る触媒をチタニア、γ−アルミナ及びシリカ−アルミナ
から選ばれる少なくとも1つと組合せることにより、排
ガス中の微粒子浄化用の触媒体としたものである。That is, in order to achieve the above object, the present invention includes at least one selected from copper and copper compounds, at least one selected from alkali metal compounds, and at least one selected from molybdenum, vanadium, and their compounds.
Furthermore, by combining a desired catalyst comprising at least one selected from platinum, radium, rhodium, and their compounds with at least one selected from titania, γ-alumina, and silica-alumina, the It is used as a catalyst for purifying particulates.
従来、ガソリンエンジン排ガスの接触酸化により、有害
とされているNOx、−酸化炭素、炭化水素類等のガス
体を無害なものに転化さぜるための触媒、特に貴金属触
媒(白金、パラジウムなど)は知られている。しかし、
この種の触媒の作用機構は本発明に係る微粒子浄化用触
媒の作用とは全く異なるものであり、例えばガソリンエ
ンジン排ガス浄化用触媒として最も有効であることが知
られた白金触媒を使用しても微粒子を効果的に燃焼処理
し得ない。Catalysts, especially precious metal catalysts (platinum, palladium, etc.), for converting gases such as NOx, carbon oxides, and hydrocarbons, which are conventionally considered harmful, into harmless substances through catalytic oxidation of gasoline engine exhaust gas. is known. but,
The mechanism of action of this type of catalyst is completely different from that of the particulate purification catalyst according to the present invention. For example, even if a platinum catalyst, which is known to be the most effective catalyst for gasoline engine exhaust gas purification, is used, Particulates cannot be effectively burned.
本発明に係る微粒子浄化用触媒体は、上述したように微
粒子を低温度で燃焼させ得るので、セラミックハニカム
やセラミック多孔体等よ、#)なる微粒子捕捉体乃至浄
化体に担持させることによシ、排ガス中の微粒子を確実
に捕捉すると共に、よシ低温で微粒子を触媒燃焼(再生
)することができ、このため燃焼のエネルギーも少くて
すみ、かつ捕捉体乃至浄化体の寿命を伸ばすことができ
る。−また場合によっては微粒子の燃焼温度を排ガス温
度まで下げることができるので、排ガス中の微粒子を捕
捉すると同時に燃焼させることもでき、これによシ捕捉
体乃至浄化体の目づまシをなくして再生操作を不要にし
、少なくともひんばんに再生操作を行なう必要勿なくす
ことができる。更に、微粒子の燃焼の際に一酸化炭素等
の有毒ガスが発生するのを1515止することも可能と
なる。As described above, the catalyst for particulate purification according to the present invention can burn particulates at low temperatures, so it can be carried on a particulate trapping or purifying body such as a ceramic honeycomb or a ceramic porous body. In addition to reliably trapping particulates in exhaust gas, it is also possible to catalytically burn (regenerate) the particulates at a much lower temperature, thus requiring less energy for combustion and extending the life of the trapping body or purifying body. can. - Also, in some cases, the combustion temperature of particulates can be lowered to the exhaust gas temperature, so particulates in the exhaust gas can be captured and combusted at the same time, thereby eliminating clogging of the trapping body or purifying body and regenerating them.
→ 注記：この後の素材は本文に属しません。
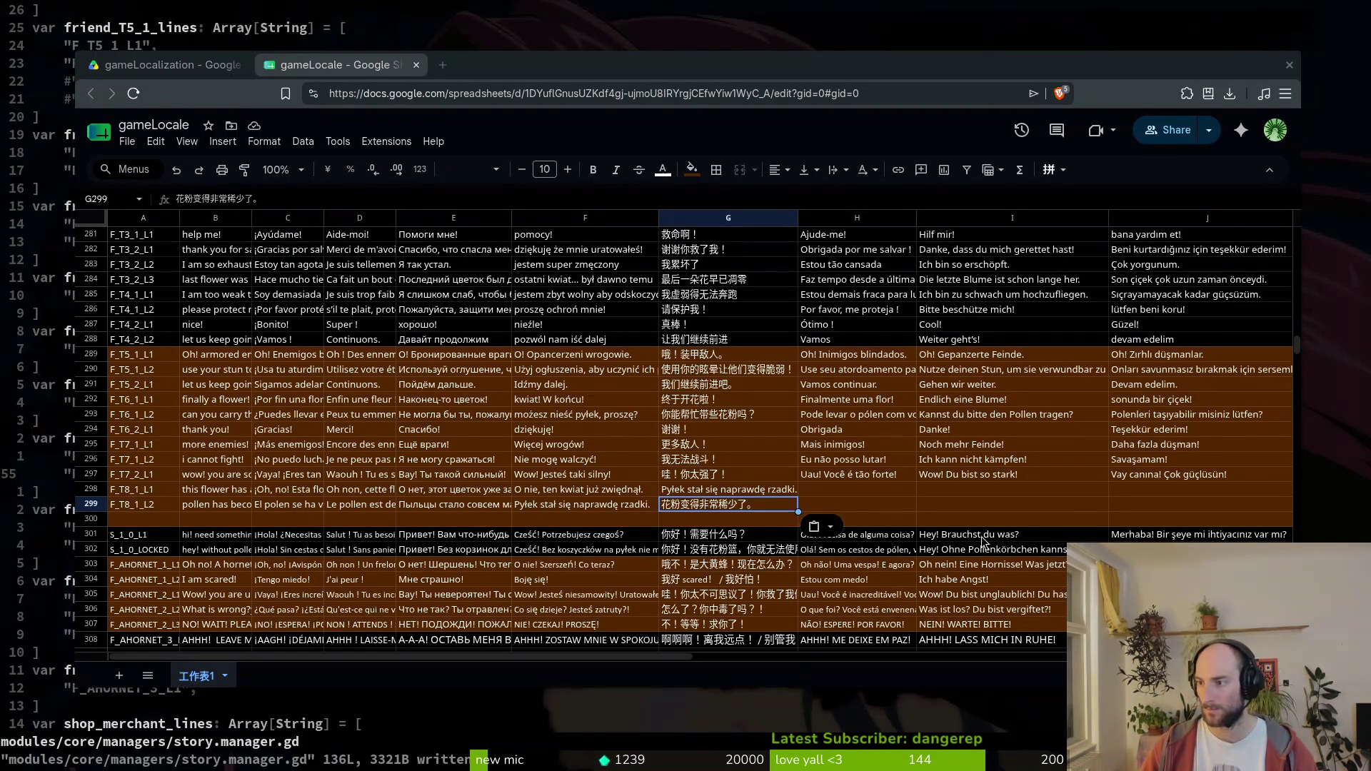
{"action": "key", "text": "Right"}
{"action": "type", "text": "O pólen ficou muito escasso."}
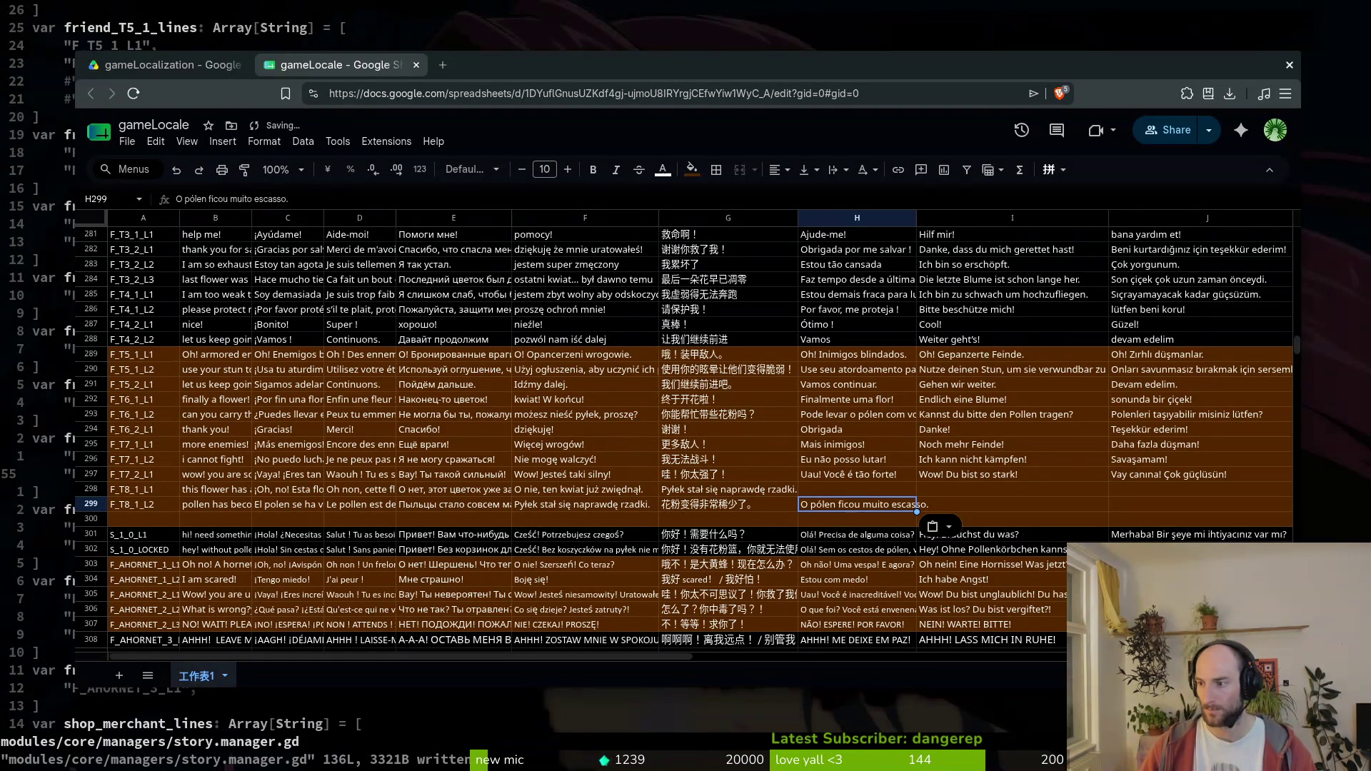
- Add the German pollen line to I299 with 'Pollen' replacing 'Der Blütenstaub', and the Turkish line to J299
{"action": "key", "text": "alt+Tab"}
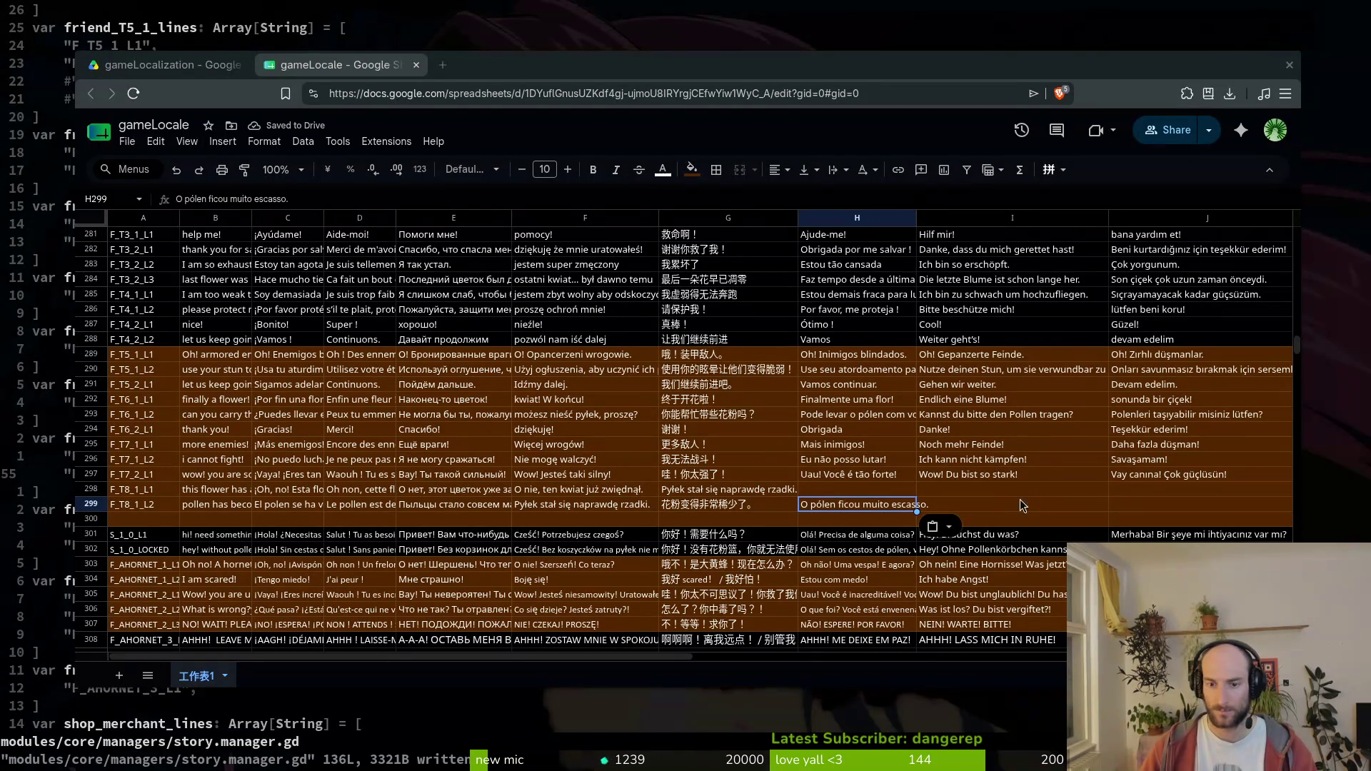
{"action": "left_click", "coordinate": [993, 504]}
{"action": "type", "text": "Der Blütenstaub ist wirklich knapp geworden."}
{"action": "double_click", "coordinate": [209, 200]}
This eliminates the need for any operations, or at least eliminates the need for frequent playback operations. Furthermore, it is also possible to prevent the generation of toxic gases such as carbon monoxide during combustion of particulates.
また、本発明に係る微粒子浄化用触媒体は、優れた側熱
性を有し、高温での活性の低下が少ないものである。即
ち、本発明者らの検討によれば、捕捉体上に担持された
触媒にはしばしば排ガスに基ずく高温が加えられる場合
がオシ、触媒がこのような高温に曝らされると、触媒が
容易に失活する現象が生じることを観察した。このため
、低温で微粒子を確実に燃焼し得ると共に、高温下に曝
らされても失活することがすく、元の活性を維持する触
媒が望まれるものであるが、本発明の微粒子浄化用触媒
体は上述したように微粒子の低温燃焼性に関して高活性
を有すると共に、高温における失活が少なく、高温に曝
らされても高活性を維持し、非常に良好な耐熱性を有す
るものである。即ち、銅及び銅化合物から選ばれる少な
くとも1つと、アルカリ金属化合物から選ばれる少なく
とも1つと、モリブデン、バナジウム及びこれらの化合
物から選ばれる少なくとも1つと、更に場合により白金
、ロジウム、・9ラジウム及びこれらの化合物から選ば
れる少なくとも1つとを組合せてなる触媒は、微粒子を
低温で燃焼させる優れた効果を有していると共に、それ
自体耐熱性が高いものであるが、この触媒をチタニア、
γ−アルミナ及びシリカ−アルミナから選ばれる少なく
とも1つと組合せることにより、更に非常に高い耐熱性
が付与されるものである。Further, the catalyst for purifying particulates according to the present invention has excellent side heating properties and exhibits little decrease in activity at high temperatures. That is, according to the studies of the present inventors, high temperatures based on exhaust gas are often applied to the catalyst supported on the capture body, and when the catalyst is exposed to such high temperatures, the catalyst deteriorates. It was observed that a phenomenon of easy deactivation occurred. Therefore, it is desirable to have a catalyst that can reliably burn particulates at low temperatures, is less likely to deactivate even when exposed to high temperatures, and maintains its original activity. As mentioned above, the catalyst has high activity regarding the low temperature combustibility of fine particles, has little deactivation at high temperatures, maintains high activity even when exposed to high temperatures, and has very good heat resistance. . That is, at least one selected from copper and copper compounds, at least one selected from alkali metal compounds, at least one selected from molybdenum, vanadium, and their compounds, and optionally platinum, rhodium, .9radium, and these. A catalyst formed by combining at least one compound selected from compounds has an excellent effect of burning fine particles at a low temperature and has high heat resistance itself.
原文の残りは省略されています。